James North
Mondoweiss / December 6, 2024
Pressure is mounting on the international community over Israel’s genocide in Gaza. With the latest report from Amnesty International, the mainstream U.S. media faced an excruciating dilemma. How could it downplay the damning report this time?
The mainstream U.S. media faced an excruciating dilemma. Amnesty International, the respected human rights organization, just released a 296-page report, based on months of research, that said Israel is committing genocide in Gaza. How much would American newspapers and cable news network’s downplay or try to neutralize the report?
The preliminary results are already clear. The media could not entirely ignore the news; after all, Amnesty has been around since 1961, and the organization won the Nobel Peace Prize in 1977. But The New York Times, CNN, and the rest partly concealed Amnesty’s genocide finding to an astonishing extent. There was one shining exception, Chris Hayes of MSNBC, who covered the news with an 8-minute segment, and which included an in-person interview with Amnesty’s U.S. director.

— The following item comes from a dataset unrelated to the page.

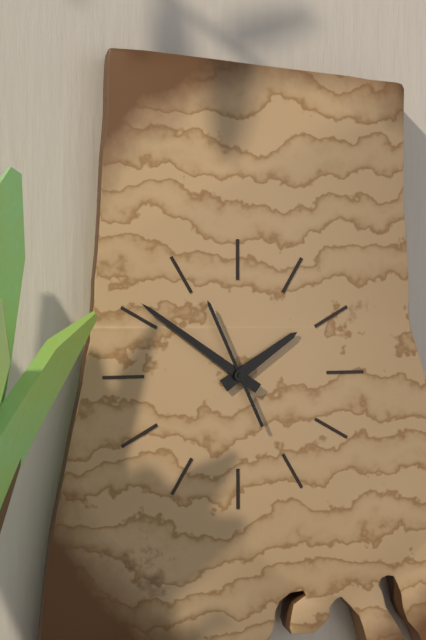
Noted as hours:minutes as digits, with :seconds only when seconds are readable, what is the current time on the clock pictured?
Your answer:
1:51:56
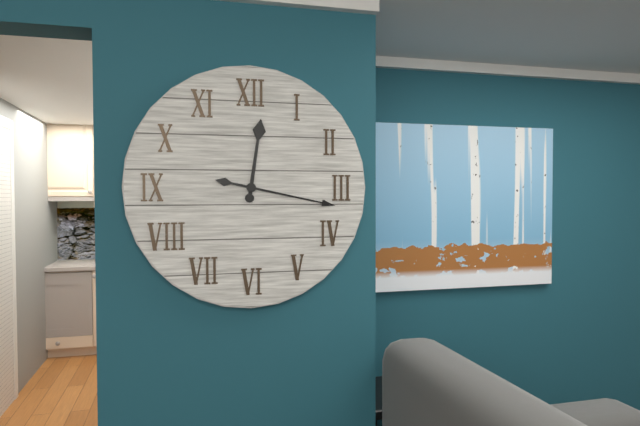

Let’s start with The New York Times, which to a great extent sets the tone for the rest of the mainstream. The Times buried the story on page 8, and ran only 20 paragraphs, nearly half of which were devoted to Israel’s denial of the genocide allegation. A day later, the story was already off the paper’s online home page. In general, the paper has no problem citing Amnesty’s findings; over the past year it quoted the organization about human rights violations in Iran, Nigeria, and Bangladesh.
The Times report also left out one obvious expert source: Omer Bartov, the distinguished Israeli-born professor at Brown University who is arguably the world’s leading authority on genocide. Bartov, who has written 10 books on the subject, did appear in The Times at the end of 2023, when he concluded that Israel’s actions in Gaza did not — yet — constitute genocide. He changed his mind earlier this year, based on more evidence, but the paper seems to have lost his phone number and email address.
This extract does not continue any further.